Something is pressing against my leg – the unmistakable harness of his dick pressing against me – and it makes me need him all the more. Gasping into his mouth, I drop one of myhands to the waistband of his jeans. Nervous excitement makes me giddy, as I cup his cock through the denim. Fuck, he feels huge.
Suddenly, his mouth is ripped from mine. What’s happening? My mind is surrounded by a cloud of lust, my body already mourning the loss of his touch. Blinking, I meet his gaze. He’s wearing a rueful smile, slowly shaking his head.

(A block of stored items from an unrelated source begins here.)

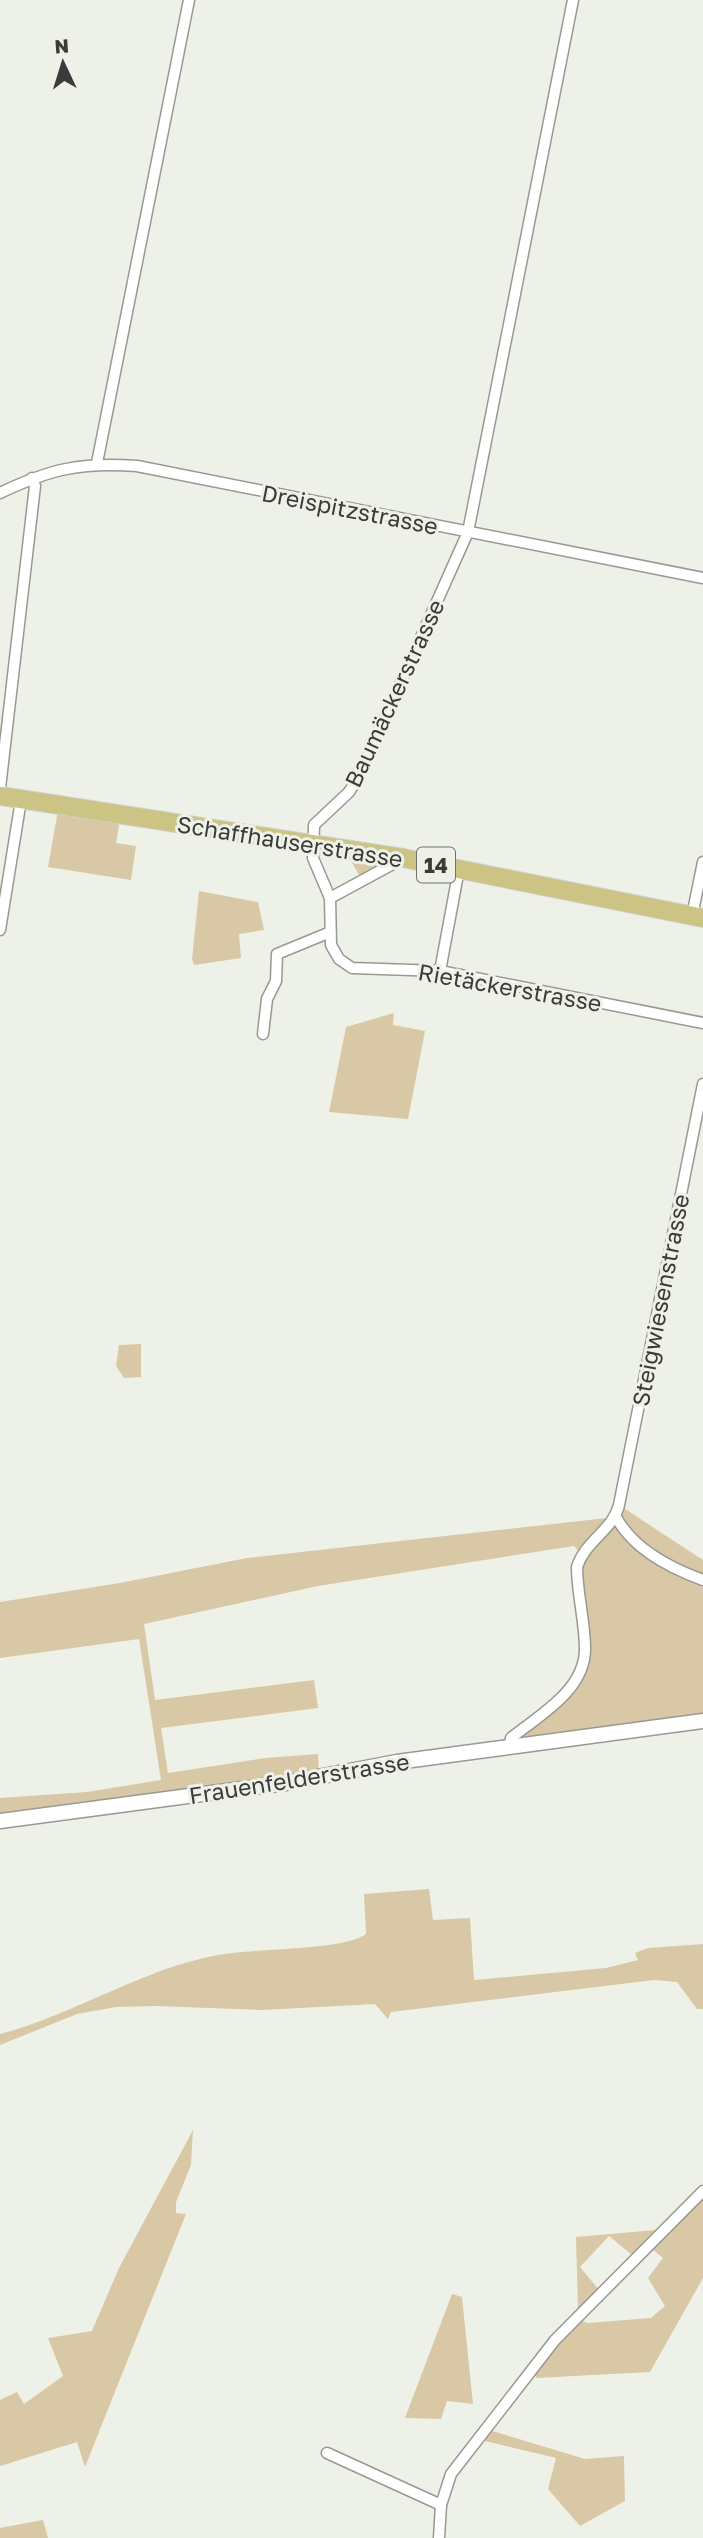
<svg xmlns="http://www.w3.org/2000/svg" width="703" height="2538" viewBox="0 0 703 2538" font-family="'Golos Text',sans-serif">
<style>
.green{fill:#d9c8a5}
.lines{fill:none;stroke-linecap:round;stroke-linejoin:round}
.minor-casing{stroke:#979a92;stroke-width:13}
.tertiary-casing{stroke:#979a92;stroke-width:17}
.primary-casing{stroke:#d0d0cf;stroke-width:20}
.minor{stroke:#fff;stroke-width:10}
.tertiary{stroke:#fff;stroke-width:14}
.primary{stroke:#cbc485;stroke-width:18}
.labels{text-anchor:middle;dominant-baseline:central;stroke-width:6;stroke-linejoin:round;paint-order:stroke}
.shield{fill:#eef1e8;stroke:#71726e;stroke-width:2}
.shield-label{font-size:21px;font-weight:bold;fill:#3b3c39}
.street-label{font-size:23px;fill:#3b3c39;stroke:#eef1e8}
</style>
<rect width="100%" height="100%" fill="#eef1e8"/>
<g class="green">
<polygon points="58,810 120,819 116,843 136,846 131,880 48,867"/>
<polygon points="349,858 379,863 380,866 361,878"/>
<polygon points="199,891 258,902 264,930 239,934 241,958 194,965 192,959"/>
<polygon points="394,1013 393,1025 425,1031 408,1119 329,1112 346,1027"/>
<polygon points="141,1344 141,1377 124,1378 116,1366 119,1345"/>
<polygon points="619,1505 703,1560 703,1721 510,1747 582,1670 581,1554 574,1546 318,1586 144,1624 155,1700 314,1680 318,1708 161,1728 168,1773 265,1758 318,1754 319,1779 0,1821 0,1798 87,1792 161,1780 139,1639 0,1658 0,1602 120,1583 247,1558 616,1517"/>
<path d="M429,1889L433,1920L470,1918L474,1980L606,1968L638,1960L635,1953L648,1948L703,1944V2009H697L677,1982L654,1980L391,2012L388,2019L375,2004L262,2010L156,2006L116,2007L77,2014L0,2045V2034C74,2015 141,1969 218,1955C252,1948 343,1951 366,1934L364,1894Z"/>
<polygon points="193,2130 191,2165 176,2202 176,2213 186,2214 85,2467 77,2442 0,2466 0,2400 17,2392 24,2404 63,2376 48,2338 92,2331 119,2268"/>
<polygon points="703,2198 703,2278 650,2372 536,2378 534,2369 579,2319 587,2323 651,2318 665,2306 648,2278 663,2258 645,2243 632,2255 609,2236 580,2267 599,2290 578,2308 576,2237 667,2229"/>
<polygon points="452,2294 462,2297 473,2404 447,2401 441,2419 405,2418"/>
<polygon points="489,2430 585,2459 624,2456 625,2501 580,2526 548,2489 556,2458 481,2440"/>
<polygon points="43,2520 48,2538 0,2538 0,2528"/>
</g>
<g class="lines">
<g class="minor-casing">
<g id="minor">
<polyline points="573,0 468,532 359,776 349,792 314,825 313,858 330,898 331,945 339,959 352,968 440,971 703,1023"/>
<polyline points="97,463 189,0"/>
<path d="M0,493C50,469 81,462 137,466L703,578"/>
<polyline points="0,788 35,486 32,478"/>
<polyline points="330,898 402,859"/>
<polyline points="692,916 703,862"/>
<polyline points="0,930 21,800"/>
<polyline points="440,971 459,869"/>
<polyline points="263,1034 267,999 276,981 277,954 328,933"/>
<path d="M616,1517C633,1549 670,1568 703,1580"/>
<path d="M510,1747L511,1738C540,1715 585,1690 585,1649C585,1621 577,1594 577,1567C585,1541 613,1530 619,1505L703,1084"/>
<polyline points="327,2453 441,2505"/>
<polyline points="439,2538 441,2505 451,2474 555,2340 703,2191"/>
</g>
</g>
<g class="tertiary-casing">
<polyline id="tertiary" points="0,1821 286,1783 397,1762 703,1721"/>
</g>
<g class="primary-casing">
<polyline id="primary" points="0,796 403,858 703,918"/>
</g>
<use href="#minor" class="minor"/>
<use href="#tertiary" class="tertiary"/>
<use href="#primary" class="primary"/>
</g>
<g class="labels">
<rect class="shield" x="417" y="847.5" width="38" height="35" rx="5"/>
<g class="shield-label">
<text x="436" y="865">14</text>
</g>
<g class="street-label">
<text transform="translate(350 509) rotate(11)">Dreispitzstrasse</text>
<text transform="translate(394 693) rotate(-65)">Baumäckerstrasse</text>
<text transform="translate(290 841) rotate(9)">Schaffhauserstrasse</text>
<text transform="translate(510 987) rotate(10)">Rietäckerstrasse</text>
<text transform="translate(660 1300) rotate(-79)">Steigwiesenstrasse</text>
<text transform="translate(299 1778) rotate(-9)">Frauenfelderstrasse</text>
</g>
</g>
<g transform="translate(63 63) rotate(356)" stroke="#eef1e8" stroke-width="5" paint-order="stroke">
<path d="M0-5L12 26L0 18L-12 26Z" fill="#3b3c39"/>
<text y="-10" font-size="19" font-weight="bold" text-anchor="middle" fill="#3b3c39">N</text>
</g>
</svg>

“Holly, I’m not fucking you in the hallway.” He might be firm on this, but I don’t miss the fact that his voice is shaky. I’ve clearly had an effect on him.
“Come inside with me, then,” I reply with a grin, also out of breath.
He just laughs and shakes his head, but I can see the reluctance in his eyes. “I’m trying to do this properly.” With impressive restraint, he places a single kiss to my lips and steps back before I can pull him back to me. “Goodnight. Make sure you drink some water before going to bed.”
Placing my key in the door, I step through into my apartment, glancing back once. He’s at the bottom of the stairs, watching to make sure I get in okay. Smiling despite my disappointment, I close the door behind me.
It looks like things are about to get exciting around Hinton Grove.